L’évolution du process de FlexJob
C’est en menant ces premières expérimentations que Jérémie Bataille a pu constater les limites de l'exercice, même dans une structure de petite taille (10 collaborateurs). “Mine de rien, autodéterminer son salaire peut coller une forme de pression aux collaborateurs. Beaucoup d’entre eux, notamment les femmes, n’osaient pas s’augmenter. Leur réflexe était de laisser les autres se servir avant eux”, pointe Jérémie Bataille. Le fondateur a donc souhaité infléchir le process en le rendant plus collectif, notamment en faisant tourner le “rôle rémunération”, c’est-à-dire les personnes chargées de faire évoluer le process.
Désormais, celui-ci compte 5 étapes :
- Le partage des données chiffrées de la société
- Un temps d’évaluation personnelle auprès des pairs
- Un premier tour de table pour exprimer ses souhaits
- De nouveaux temps individuels pour confronter les demandes
- Un dernier temps collectif où l’on actualise le fichier avec les augmentations finales. Celles-ci sont validées à travers la prise de décision par consentement (si personne ne s’oppose, l’augmentation est validée). Une personne peut émettre un véto, mais doit contre-proposer quelque chose.

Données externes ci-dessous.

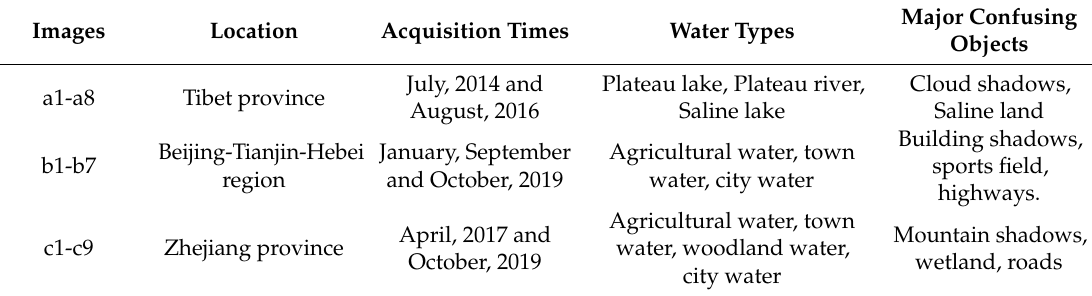
Table 1. Detailed information of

Les 2 mises en garde de Jérémie Bataille
- Transmettre en amont un maximum de culture financière aux salariés. “Il est arrivé que des collaborateurs aient peur que l’on ne puisse plus payer les salaires, sachant que ces derniers représentent 80% de nos dépenses, soit notre premier levier d’investissement. C’est pourquoi il est essentiel de bien expliquer ce qu’est un compte de résultats par exemple. La transparence est intéressante, mais seulement quand elle bien expliquée et partagée”, affirme-t-il.
- Avoir en tête que l’on perd un facteur de motivation extrinsèque. “Quand on est dans le modèle de l’autodétermination des salaires, ce n’est plus le manager qui octroie une augmentation en guise de reconnaissance. Certes, c’est un facteur de motivation extrinsèque, mais c’est un point de vigilance à garder en tête puisqu’il faudra développer d’autres formes de reconnaissance”, souligne le CEO de FlexJob.
Bien peser le pour et le contre
Si nos deux interlocuteurs sont convaincus des bienfaits de la transparence, tous deux sont unanimes : il s’agit de la cerise sur le gâteau, mais pas l’inverse. Bien souvent, l’autodétermination des salaires est le parachèvement d’une politique de rémunération libérée, d’un haut niveau de confiance et d’autonomie accordé aux collaborateurs. “Notre modèle ne marcherait pas dans une plus grosse structure ou alors il faudrait l'éclater par unité. Dans tous les cas, chaque entreprise doit trouver le modèle qui correspond à sa culture”, recommande Jérémie Bataille.
Quant à Stéphane Rios, il rappelle le caractère extrêmement responsabilisant de l’autodétermination des salaires. “Quand on ne se sent qu’un pion dans une entreprise, que l’on ne sait pas où va l’argent, quel est son intérêt à déterminer son augmentation, cela ne peut pas fonctionner. Il y a beaucoup d’étapes auparavant à atteindre, à commencer par la transparence des rémunérations, qui, je le crois, élimine énormément de pollution dans l’entreprise”, conclut-il.